Также, на мой взгляд, судья должен быть сдержанным в своих высказываниях и публичном поведении, в т. ч. в социальных сетях. Коллективные обсуждения с адвокатами и представителями других сфер юридической профессии — это хорошо, но когда они проходят в рамках юридических форумов, а не на персональных страницах. Ведь любое высказывание может быть истолковано превратно, как упрежденная позиция судьи по тому или иному вопросу, даже если у него непосредственно в производстве пока нет соответствующих дел.
Безусловно, я провожу постоянный мониторинг проблем, тем, которые поднимает юридическое сообщество. К примеру, на данный момент я наблюдаю, что при наличии правовой проблемы адвокаты ищут соответствующую позицию Европейского суда по правам человека. Однако сама я в таких дискуссиях не участвую, если они не носят официального характера.

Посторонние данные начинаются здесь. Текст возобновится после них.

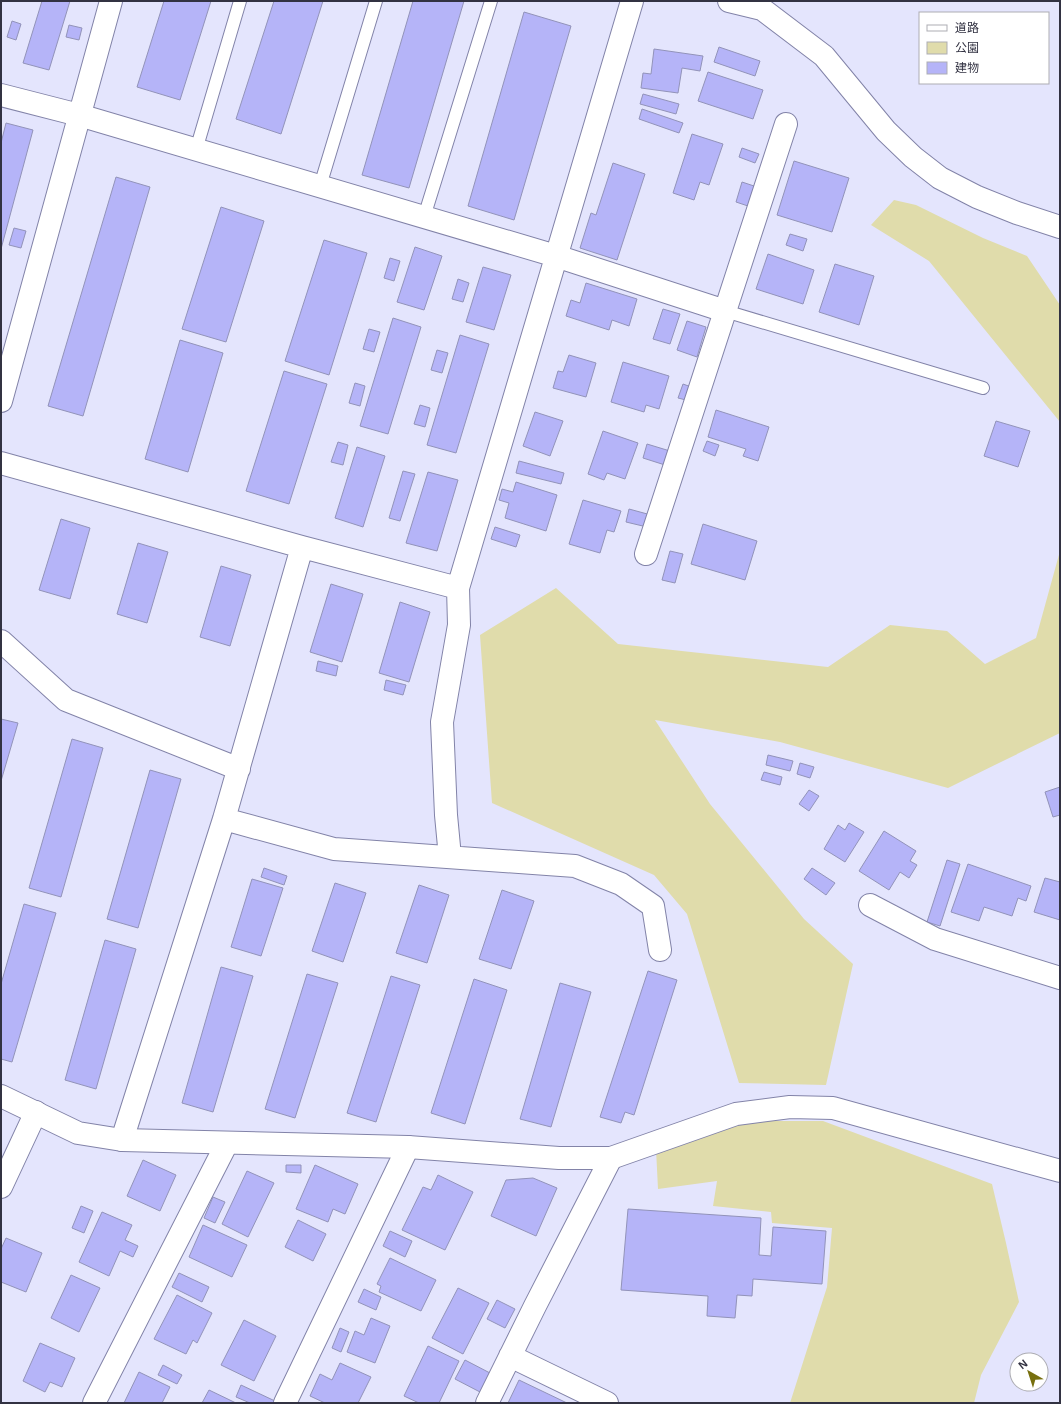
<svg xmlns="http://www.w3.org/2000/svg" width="1061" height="1404" viewBox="0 0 1061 1404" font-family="Helvetica,'Noto Sans JP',sans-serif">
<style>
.green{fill:#e0dcab}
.building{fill:#b5b4f8;stroke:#9293b9}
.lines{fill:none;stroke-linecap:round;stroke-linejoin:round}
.service-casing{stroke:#8283a8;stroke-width:14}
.minor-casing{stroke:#8283a8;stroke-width:24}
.tertiary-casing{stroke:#8283a8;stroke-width:24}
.service{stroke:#fff;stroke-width:12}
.minor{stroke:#fff;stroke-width:22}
.tertiary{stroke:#fff;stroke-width:22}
</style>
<rect width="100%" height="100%" fill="#e4e5fd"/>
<path class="green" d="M894 200 916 205 983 238 1027 256 1060 305V422L929 261 871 225Z
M1060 551V733L948 788 780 742 655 720 710 804 804 919 853 964 826 1085 739 1083 687 914 654 875 492 803 480 635 556 588 618 644 828 667 890 625 947 631 985 664 1036 638Z
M738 1121H823L992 1184 1006 1243 1019 1302 981 1375 974 1403H790L827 1287 832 1228 772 1223 771 1212 713 1206 717 1181 658 1189 656 1149Z"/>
<path class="building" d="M42 1H70L49 70 23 63Z
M164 1H211L180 100 137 87Z
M274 1H323L281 134 236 119Z
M413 1H464L409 188 362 175Z
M524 12 571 26 514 220 468 206Z
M12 21 21 24 16 40 7 37Z
M69 25 82 28 79 40 66 37Z
M719 47 760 61 755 76 714 62Z
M654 49 703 56 700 71 682 68 678 93 641 88 643 73 651 74Z
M708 72 763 90 753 119 698 101Z
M643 94 679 104 676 114 640 104Z
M642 109 683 123 679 133 639 119Z
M6 123 33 130 1 249V143Z
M692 134 723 144 709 185 700 182 694 200 673 193Z
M742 148 759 154 755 163 739 157Z
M794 161 849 178 832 232 777 215Z
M613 163 645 174 617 260 580 248 591 213 596 215Z
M116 177 150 187 83 416 48 406Z
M742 182 757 187 751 207 736 202Z
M221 207 264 221 226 342 182 329Z
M14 228 26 231 21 248 9 245Z
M790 234 807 239 803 251 786 245Z
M324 240 367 253 329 375 285 361Z
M415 247 442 256 424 310 397 302Z
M768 254 814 270 803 304 756 289Z
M390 258 400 261 394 281 384 278Z
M835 264 874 276 859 325 819 312Z
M483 267 511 275 494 330 466 322Z
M458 279 469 283 463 302 452 299Z
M586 283 637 299 629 326 612 320 609 330 566 316 571 300 580 303Z
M663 309 680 314 670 344 653 339Z
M393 318 421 327 388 434 360 426Z
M687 321 706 327 697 357 677 350Z
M369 329 380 332 374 352 363 349Z
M460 335 489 344 456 453 427 445Z
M180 340 223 353 188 472 145 459Z
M437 350 448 353 442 373 431 370Z
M569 355 596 363 586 397 553 388 558 371 563 372Z
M623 362 669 376 659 409 646 405 644 412 611 402Z
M284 371 327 384 289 504 246 491Z
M355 383 365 386 360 406 349 403Z
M683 384 694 388 690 401 678 398Z
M420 405 430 408 425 427 414 424Z
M716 410 769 427 758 461 743 456 746 449 708 437Z
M535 412 563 421 550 456 523 446Z
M996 421 1030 431 1018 467 984 456Z
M603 431 638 443 625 479 607 473 604 480 588 474Z
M707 441 719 445 715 456 703 451Z
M338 442 348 445 343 465 331 462Z
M647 444 670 451 665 465 643 458Z
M357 447 385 456 363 527 335 518Z
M519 461 564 473 561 484 516 473Z
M403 471 415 474 400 521 389 518Z
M428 472 458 480 437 551 406 543Z
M516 482 557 495 546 531 505 518 509 503 499 500 502 489 513 492Z
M583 500 621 511 614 532 607 530 600 553 569 544Z
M629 509 651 515 647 527 626 522Z
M61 519 90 528 70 599 39 590Z
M703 524 757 541 745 580 691 564Z
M495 527 520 535 516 547 491 539Z
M138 543 168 552 147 623 117 614Z
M670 551 683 554 675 583 662 580Z
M221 566 251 575 230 646 200 637Z
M331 584 363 594 342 662 310 652Z
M400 602 430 612 409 682 379 673Z
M318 661 338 666 336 676 316 671Z
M386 680 406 685 403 695 384 690Z
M1 719 18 723 1 781Z
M72 739 103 748 61 897 29 888Z
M768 755 793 761 790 771 766 765Z
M800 763 814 767 810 778 797 774Z
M150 770 181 779 138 928 107 919Z
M764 772 782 777 780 785 761 780Z
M1060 787V815L1053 817 1045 792Z
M809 790 819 796 809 811 799 804Z
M849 823 864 832 845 862 824 849 838 825 845 830Z
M884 831 916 851 910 861 917 865 909 878 900 872 889 890 859 871Z
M947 860 960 864 940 926 927 922Z
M968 864 1031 886 1026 901 1018 898 1012 916 984 907 979 921 951 912Z
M264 868 287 876 284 885 261 877Z
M812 868 835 883 826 895 804 879Z
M1045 878 1060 882V920L1034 912Z
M252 879 283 888 261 956 231 947Z
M335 883 366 893 343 962 312 951Z
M419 885 449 895 427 963 396 953Z
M502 890 534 901 511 969 479 959Z
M24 904 56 913 12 1062 1 1059V984Z
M105 940 136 949 96 1089 65 1080Z
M221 967 253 976 213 1112 182 1103Z
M648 971 677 980 634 1115 625 1112 621 1123 600 1117Z
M307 974 338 983 295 1118 265 1109Z
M391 976 420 985 376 1122 347 1113Z
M474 979 507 990 465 1124 431 1113Z
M560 983 591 992 551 1127 520 1119Z
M143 1160 176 1175 160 1211 127 1196Z
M286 1165H301V1173L286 1172Z
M315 1165 358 1184 345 1214 333 1209 328 1222 296 1209Z
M247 1171 274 1183 248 1237 222 1224Z
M438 1175 473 1192 445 1250 402 1230 423 1187 431 1190Z
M533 1178 557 1188 536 1236 491 1216 506 1180Z
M213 1197 225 1202 215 1223 204 1218Z
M81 1206 93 1211 84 1233 72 1228Z
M628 1209 761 1218 759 1255 771 1256 773 1227 826 1231 822 1284 753 1279 752 1296 737 1295 735 1318 707 1316 708 1296 621 1290Z
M102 1212 132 1225 125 1240 138 1246 133 1257 120 1251 109 1276 79 1262Z
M298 1220 326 1234 313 1261 285 1247Z
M203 1225 247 1245 232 1277 189 1257Z
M390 1231 412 1241 405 1257 383 1246Z
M6 1238 42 1253 26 1292 1 1282V1249Z
M390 1258 436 1280 421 1311 379 1292 381 1286 377 1284Z
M179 1273 209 1287 202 1302 172 1287Z
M71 1275 100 1288 79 1332 51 1318Z
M458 1288 489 1303 463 1354 432 1338Z
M364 1289 381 1297 376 1310 358 1302Z
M177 1295 212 1313 197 1343 193 1340 186 1354 154 1339Z
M497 1300 515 1309 505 1328 487 1319Z
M371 1318 390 1326 375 1363 347 1352 355 1331 364 1335Z
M244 1320 276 1336 254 1381 221 1365Z
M340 1328 349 1332 341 1352 332 1348Z
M40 1343 75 1358 62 1387 50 1382 45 1392 23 1381Z
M428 1346 459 1361 439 1403H419L404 1396Z
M465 1360 490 1373 480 1392 455 1379Z
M340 1363 371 1377 358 1403H325L310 1396 320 1374 332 1380Z
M163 1365 182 1375 177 1384 158 1375Z
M139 1372 170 1387 162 1403H124Z
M519 1380 567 1403H508Z
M241 1385 275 1401 274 1403H250L236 1397Z
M209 1390 236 1403H202Z"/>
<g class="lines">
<g class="service-casing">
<path id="service" d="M196 150 240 1
M320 186 376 1
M424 217 491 1
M725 311 983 388"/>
</g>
<g class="minor-casing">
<path id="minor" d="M1 95 79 115 556 256 725 311
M1 463 302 547 458 588
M646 554 786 124
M1 641 66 700 239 769
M224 819 334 849 575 866 621 884 653 906 660 950
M450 857 446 815 442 722 459 625 458 588 632 1
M870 905 935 939 1060 978
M122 1140 224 819 302 547
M1 1187 36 1112
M510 1356 607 1403
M94 1403 227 1143
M285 1403 408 1147
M487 1403 535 1306 611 1158"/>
</g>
<g class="tertiary-casing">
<path id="tertiary" d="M729 1 762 9 824 56 886 131 913 157 940 178 977 197 1017 213 1060 227
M1 401 111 1
M1 1096 78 1133 122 1140 408 1147 559 1158H611L736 1114 790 1107 833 1108 1060 1171"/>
</g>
<use href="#service" class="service"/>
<use href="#minor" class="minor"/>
<use href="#tertiary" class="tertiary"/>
</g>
<rect width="1061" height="1404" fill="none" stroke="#323242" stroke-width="4"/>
<rect x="919" y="12" width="130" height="72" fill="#ffffff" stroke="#adadb3"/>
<rect x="927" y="25" width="20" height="6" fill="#ffffff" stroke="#adadb3"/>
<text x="955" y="32" font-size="12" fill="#323242">道路</text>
<rect x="927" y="42" width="20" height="12" fill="#e0dcab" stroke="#adadb3"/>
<text x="955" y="52" font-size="12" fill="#323242">公園</text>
<rect x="927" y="62" width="20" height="12" fill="#b5b4f8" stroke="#adadb3"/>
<text x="955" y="72" font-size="12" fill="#323242">建物</text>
<g transform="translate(1029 1372) rotate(321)"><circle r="19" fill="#ffffff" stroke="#adadb3"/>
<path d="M0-3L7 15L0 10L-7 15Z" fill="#776f0e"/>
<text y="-6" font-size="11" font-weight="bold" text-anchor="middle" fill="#323242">N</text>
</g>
</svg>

— Есть ли шанс вернуть доверие общества к суду?
— В 1999 году, когда я стала судьей, люди доверяли суду, а потом это доверие куда-то исчезло. Вероятно, часть вины за это лежит и на самих судьях. Мне больно наблюдать, когда многие коллеги стараются скрыть тот факт, что они работают судьями. Ранее мы гордились этим высоким званием и относились к нему с трепетом.
На сегодняшний день доверие граждан к суду постепенно возвращается. Считаю, что нам нужно приложить все усилия для этого. Ведь суд по-прежнему является для многих наших граждан последней надеждой на справедливость.